日本の建物づくりを支えてきた技術-7の補足・・・・長押の実例

2008-09-12 12:47:12 | 日本の建物づくりを支えてきた技術

先回載せられなかった「法隆寺東院 伝法堂」「東大寺 法華堂」「唐招提寺 金堂」の「長押」を、写真と図で紹介します。
「伝法堂」の部分詳細図では「長押」がどのように取付いているかが分ります。

なお、当初は「柱頭」に落し込むだけであった「頭貫」は、時が経つにつれて、柱に固定するように変っていったようです。
その変遷の解説図が、鈴木嘉吉氏の「古代建築の構造と技法」に載っています。今回は紹介できませんので、補足-2として、次回紹介したいと思います。


蛇足:近時片々 [文言追加16.36]

先日、このブログに対して、ある人から、「惜しげも無く展開される情報の質にいつも驚いております・・・」旨の「評」をいただきました。
どういう意味なのか判然としなかったのですが、同様のことを別の方も言っていた、との話を聞き、少し分ってきました。
つまり、「知っている、あるいは新たに知った情報」は、「独り占め」にしておけば自分を他から「差別化」できるではないか、「それなのに、あけっぴろげに出してもったいない」ということのようなのです。

私は、その昔から、「『情報』を独り占めしたがる人たち」を身のまわりでたくさん見てきました。
しかし、それで何か「いいこと」でもあるのでしょうか。「差別化」して、売り込んで何がいいのでしょう。
大体いつまでその「差別化」を維持できると考えているのでしょうね。

私が江戸時代に興味を示すのは、どうも、人びとはそういう「差別化」には興味がなかったように思えるからです。
今の世なら「専門家」と呼ばれるであろう人はたくさんいました。
しかし、皆、その「専門知識」を、自分の「地位の維持」のために使う、などということには執着していないように思えるのです。
皆がそれぞれの「知識」「知恵」を「あけっぴろげ」にしているように思えます。それこそ、流行の言葉で言えば「情報の開示」です。
開示した情報をどのように他の人が使うかは、「使う人の裁量」です。ですから、何も「独り占め」にして置く必要を感じなかったのではないか、と思います。
第一、「あけっぴろげ」にしてその人の「価値」がなくなってしまうような、そんな「専門」は「専門」でもなんでもないのです。
そして、そうだからこそ、いろいろな情報を、皆が皆、共有できたし、いいもの、わるいものを自ら判断することができたのだと思います。

これは、今の世とは格段の差があります。
今は、皆、自らの判断を停止し(自らの思考を停止し)「偉い人」の判断に依存し、「偉い人」の言いなりになってはいませんか。
「偉い人」をますます「偉く」させてしまっていませんか。それは、「法律」にまで及んでいます。「法律」が「思考の基準」であるかのようになってしまった・・・!「建築関係の法令」など、そのいい例です。[文言追加]

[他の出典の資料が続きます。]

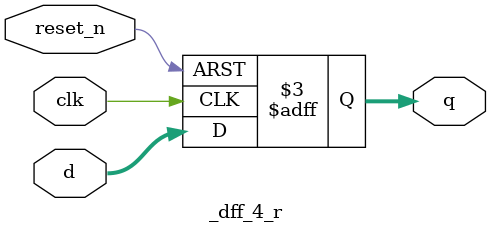
<source format=v>
module _dff_4_r(clk, reset_n, d, q);
	input clk, reset_n;
	input [3:0] d;
	output reg [3:0] q;
	
	always@ (posedge clk or negedge reset_n)
	begin
		if(reset_n == 0) q <= 4'b0;
		else q <= d;
	end
	endmodule
	
</source>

もちろん、江戸時代にも、今の世で「秘伝書」「門外不出の極意書」などと呼ばれる書き物がありました。しかし、なかみは、いわばメモです。アンチョコです。
それが世にばれたところで、どうということはありません。
それを「門外不出・・・」などと言い出したのは、近代になってからではないのでしょうか。近代人の思考法の裏返しです。

少なくとも日本の近代は、「狭隘な専門」こそ「専門」だとして推し進めてきました。福沢諭吉の「一科一学」の「思想」の結果です。
つきつめれば、「惜しげも無く・・・」という「発想」の根源も、その「思想」に行き着くはずです。

私は、それぞれの人が仕入れた、そして知っている「情報」は、隈なく公開すべきだ、と考えています。「情報」を知っている、あるいは「持っている」人が独り占めしても何の意味もない、まさに「宝の持ち腐れ」、むしろ、「公開」して共有し、論議をし、より意味のある「情報」として育ててゆくことこそ大事だと思うのです。
そして、そうなれば、世の中は今よりも数等明るくなる、と思っています。

以上、この機会に、「蛇足」を書かせていただきました。